(Stored data entries)
↓

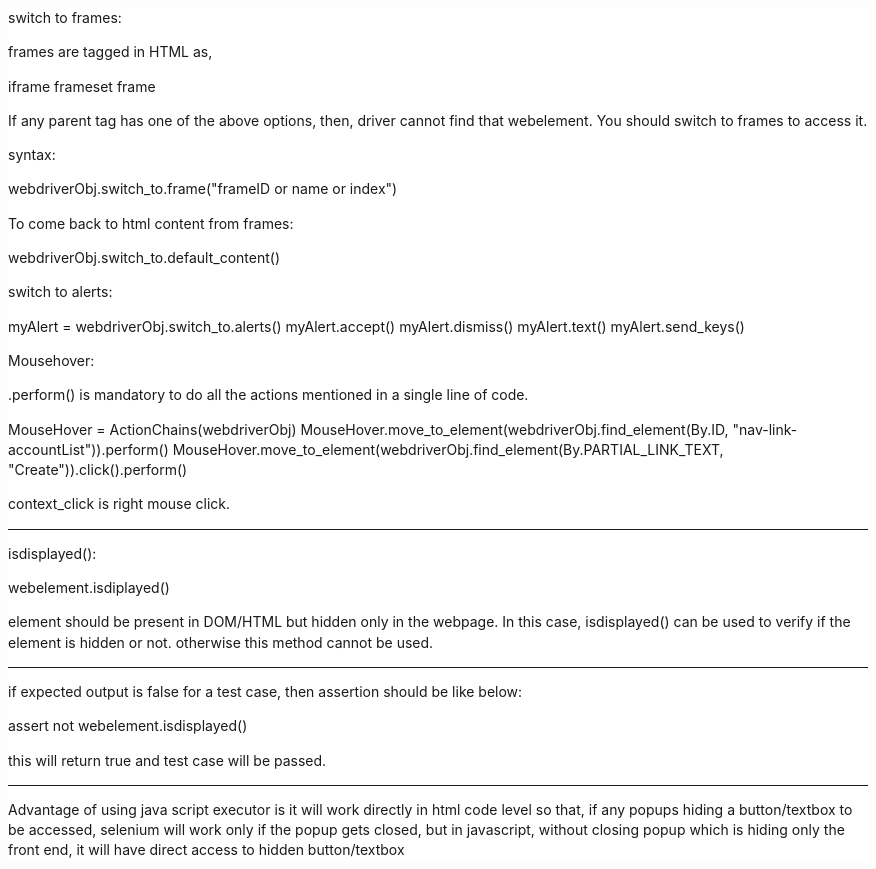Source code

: switch to frames:

frames are tagged in HTML as, 

iframe
frameset
frame

If any parent tag has one of the above options, then, driver cannot find that webelement. You should switch to frames to access it.

syntax:

webdriverObj.switch_to.frame("frameID or name or index")

To come back to html content from frames:

webdriverObj.switch_to.default_content()


switch to alerts:

myAlert = webdriverObj.switch_to.alerts()
myAlert.accept()
myAlert.dismiss()
myAlert.text()
myAlert.send_keys()


Mousehover:

.perform() is mandatory to do all the actions mentioned in a single line of code.

MouseHover = ActionChains(webdriverObj)
MouseHover.move_to_element(webdriverObj.find_element(By.ID, "nav-link-accountList")).perform()
MouseHover.move_to_element(webdriverObj.find_element(By.PARTIAL_LINK_TEXT, "Create")).click().perform()

context_click is right mouse click.

---------------------------------

isdisplayed():

webelement.isdiplayed()

element should be present in DOM/HTML but hidden only in the webpage. In this case, isdisplayed() can be used to verify if the element is hidden or not. otherwise this method cannot be used.

--------------
if expected output is false for a test case, then assertion should be like below:

assert not webelement.isdisplayed()

this will return true and test case will be passed.

-------------------------------------------------
Advantage of using java script executor is it will work directly in html code level so that, if any popups hiding a button/textbox to be accessed,
selenium will work only if the popup gets closed, but in javascript, without closing popup which is hiding only the front end, it will have direct access to hidden button/textbox
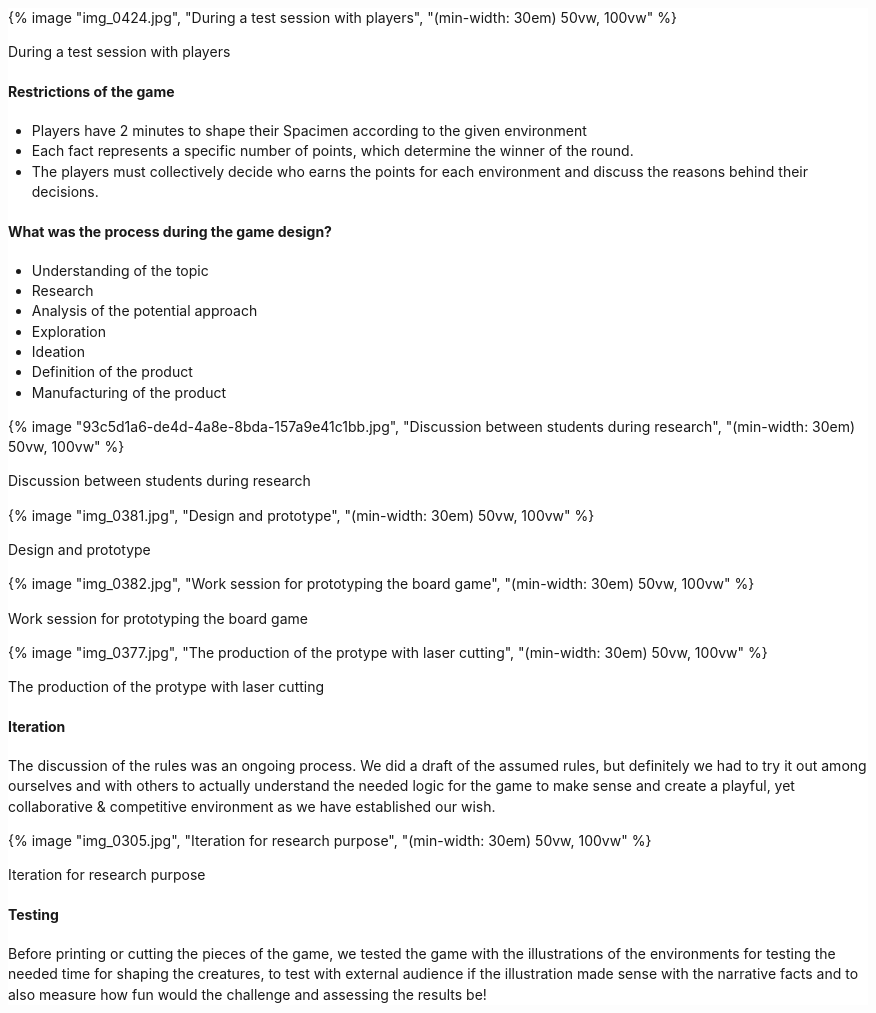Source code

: {% image "img_0424.jpg", "During a test session with players", "(min-width: 30em) 50vw, 100vw" %}
<figcaption>During a test session with players</figcaption>


#### Restrictions of the game

-   Players have 2 minutes to shape their Spacimen according to the
    given environment
-    Each fact represents a specific number of points, which determine
    the winner of the round.
-    The players must collectively decide who earns the points for each
    environment and discuss the reasons behind their decisions. 

#### What was the process during the game design?

-   Understanding of the topic
-   Research
-   Analysis of the potential approach
-   Exploration
-   Ideation
-   Definition of the product
-   Manufacturing of the product

{% image "93c5d1a6-de4d-4a8e-8bda-157a9e41c1bb.jpg", "Discussion between students during research", "(min-width: 30em) 50vw, 100vw" %}
<figcaption>Discussion between students during research</figcaption>

{% image "img_0381.jpg", "Design and prototype", "(min-width: 30em) 50vw, 100vw" %}
<figcaption>Design and prototype</figcaption>

{% image "img_0382.jpg", "Work session for prototyping the board game", "(min-width: 30em) 50vw, 100vw" %}
<figcaption>Work session for prototyping the board game</figcaption>

{% image "img_0377.jpg", "The production of the protype with laser cutting", "(min-width: 30em) 50vw, 100vw" %}
<figcaption>The production of the protype with laser cutting</figcaption>

#### Iteration

The discussion of the rules was an ongoing process. We did a draft of
the assumed rules, but definitely we had to try it out among ourselves
and with others to actually understand the needed logic for the game to
make sense and create a playful, yet collaborative & competitive
environment as we have established our wish.

{% image "img_0305.jpg", "Iteration for research purpose", "(min-width: 30em) 50vw, 100vw" %}
<figcaption>Iteration for research purpose</figcaption>


#### Testing

Before printing or cutting the pieces of the game, we tested the game
with the illustrations of the environments for testing the needed time
for shaping the creatures, to test with external audience if the
illustration made sense with the narrative facts and to also measure how
fun would the challenge and assessing the results be!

↑

Problem requirements → Type out the data above once more, exactly, with no images included.

Solution to this task →
Source code

: switch to frames:

frames are tagged in HTML as, 

iframe
frameset
frame

If any parent tag has one of the above options, then, driver cannot find that webelement. You should switch to frames to access it.

syntax:

webdriverObj.switch_to.frame("frameID or name or index")

To come back to html content from frames:

webdriverObj.switch_to.default_content()


switch to alerts:

myAlert = webdriverObj.switch_to.alerts()
myAlert.accept()
myAlert.dismiss()
myAlert.text()
myAlert.send_keys()


Mousehover:

.perform() is mandatory to do all the actions mentioned in a single line of code.

MouseHover = ActionChains(webdriverObj)
MouseHover.move_to_element(webdriverObj.find_element(By.ID, "nav-link-accountList")).perform()
MouseHover.move_to_element(webdriverObj.find_element(By.PARTIAL_LINK_TEXT, "Create")).click().perform()

context_click is right mouse click.

---------------------------------

isdisplayed():

webelement.isdiplayed()

element should be present in DOM/HTML but hidden only in the webpage. In this case, isdisplayed() can be used to verify if the element is hidden or not. otherwise this method cannot be used.

--------------
if expected output is false for a test case, then assertion should be like below:

assert not webelement.isdisplayed()

this will return true and test case will be passed.

-------------------------------------------------
Advantage of using java script executor is it will work directly in html code level so that, if any popups hiding a button/textbox to be accessed,
selenium will work only if the popup gets closed, but in javascript, without closing popup which is hiding only the front end, it will have direct access to hidden button/textbox
Source code

: {% image "img_0424.jpg", "During a test session with players", "(min-width: 30em) 50vw, 100vw" %}
<figcaption>During a test session with players</figcaption>


#### Restrictions of the game

-   Players have 2 minutes to shape their Spacimen according to the
    given environment
-    Each fact represents a specific number of points, which determine
    the winner of the round.
-    The players must collectively decide who earns the points for each
    environment and discuss the reasons behind their decisions. 

#### What was the process during the game design?

-   Understanding of the topic
-   Research
-   Analysis of the potential approach
-   Exploration
-   Ideation
-   Definition of the product
-   Manufacturing of the product

{% image "93c5d1a6-de4d-4a8e-8bda-157a9e41c1bb.jpg", "Discussion between students during research", "(min-width: 30em) 50vw, 100vw" %}
<figcaption>Discussion between students during research</figcaption>

{% image "img_0381.jpg", "Design and prototype", "(min-width: 30em) 50vw, 100vw" %}
<figcaption>Design and prototype</figcaption>

{% image "img_0382.jpg", "Work session for prototyping the board game", "(min-width: 30em) 50vw, 100vw" %}
<figcaption>Work session for prototyping the board game</figcaption>

{% image "img_0377.jpg", "The production of the protype with laser cutting", "(min-width: 30em) 50vw, 100vw" %}
<figcaption>The production of the protype with laser cutting</figcaption>

#### Iteration

The discussion of the rules was an ongoing process. We did a draft of
the assumed rules, but definitely we had to try it out among ourselves
and with others to actually understand the needed logic for the game to
make sense and create a playful, yet collaborative & competitive
environment as we have established our wish.

{% image "img_0305.jpg", "Iteration for research purpose", "(min-width: 30em) 50vw, 100vw" %}
<figcaption>Iteration for research purpose</figcaption>


#### Testing

Before printing or cutting the pieces of the game, we tested the game
with the illustrations of the environments for testing the needed time
for shaping the creatures, to test with external audience if the
illustration made sense with the narrative facts and to also measure how
fun would the challenge and assessing the results be!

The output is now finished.